The Ama Museum in Taipei, dedicated to Taiwan’s “comfort women,” is to close on Nov. 10 for financial reasons, the Taipei Women’s Rescue Foundation said yesterday.
The museum on Dihua Street (迪化街) in the Dadaocheng (大稻埕) area of Datong District (大同) opened in December 2016 to preserve and highlight historical materials about Taiwanese “comfort women” during World War II to help build public understanding about the women’s experiences.
The museum became a platform for international exchanges on human rights and gender equality, and drew more than 125,000 visitors, the foundation said.
Photo: Nieh Wei-ling, Taipei Times
It worked hard to raise funds to cover the museum’s operating expenses, and the cost of hosting activities, but the rent, maintenance for the 90-year-plus building and its collection, as well as personnel expenses have been high, it said.

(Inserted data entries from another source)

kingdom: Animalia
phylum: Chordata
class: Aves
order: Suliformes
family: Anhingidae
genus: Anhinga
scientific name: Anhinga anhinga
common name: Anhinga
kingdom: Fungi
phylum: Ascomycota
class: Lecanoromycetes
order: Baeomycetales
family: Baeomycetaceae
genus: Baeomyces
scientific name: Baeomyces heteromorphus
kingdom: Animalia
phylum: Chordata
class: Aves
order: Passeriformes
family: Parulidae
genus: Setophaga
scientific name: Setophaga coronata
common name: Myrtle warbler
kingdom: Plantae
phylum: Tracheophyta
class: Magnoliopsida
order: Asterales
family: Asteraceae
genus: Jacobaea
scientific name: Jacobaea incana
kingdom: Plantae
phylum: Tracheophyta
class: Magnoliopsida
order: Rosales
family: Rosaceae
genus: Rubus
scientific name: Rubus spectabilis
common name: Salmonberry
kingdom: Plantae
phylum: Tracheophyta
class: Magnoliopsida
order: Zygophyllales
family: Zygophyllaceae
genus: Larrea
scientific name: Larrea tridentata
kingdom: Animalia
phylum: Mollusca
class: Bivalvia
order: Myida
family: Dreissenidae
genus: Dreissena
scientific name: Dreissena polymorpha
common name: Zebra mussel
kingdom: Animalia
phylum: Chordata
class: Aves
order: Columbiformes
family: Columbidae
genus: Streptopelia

Despite government support, shop revenue and donations, the museum lost between NT$4 million and NT$5 million (US$135,359 and US$169,199) annually over the past three years, it said.
The foundation sold its office last year to make up for the losses.
However, the COVID-19 pandemic exacerbated the operational challenges, given the cancelation of tour group visits and an overall decline in visitor numbers, which led to a sharp decrease in ticket sales, shop revenue and donations, it said.
The foundation said it decided not to renew the museum’s lease on its premises when it expires in December, but it hoped the public would take advantage of the museum’s final months to visit.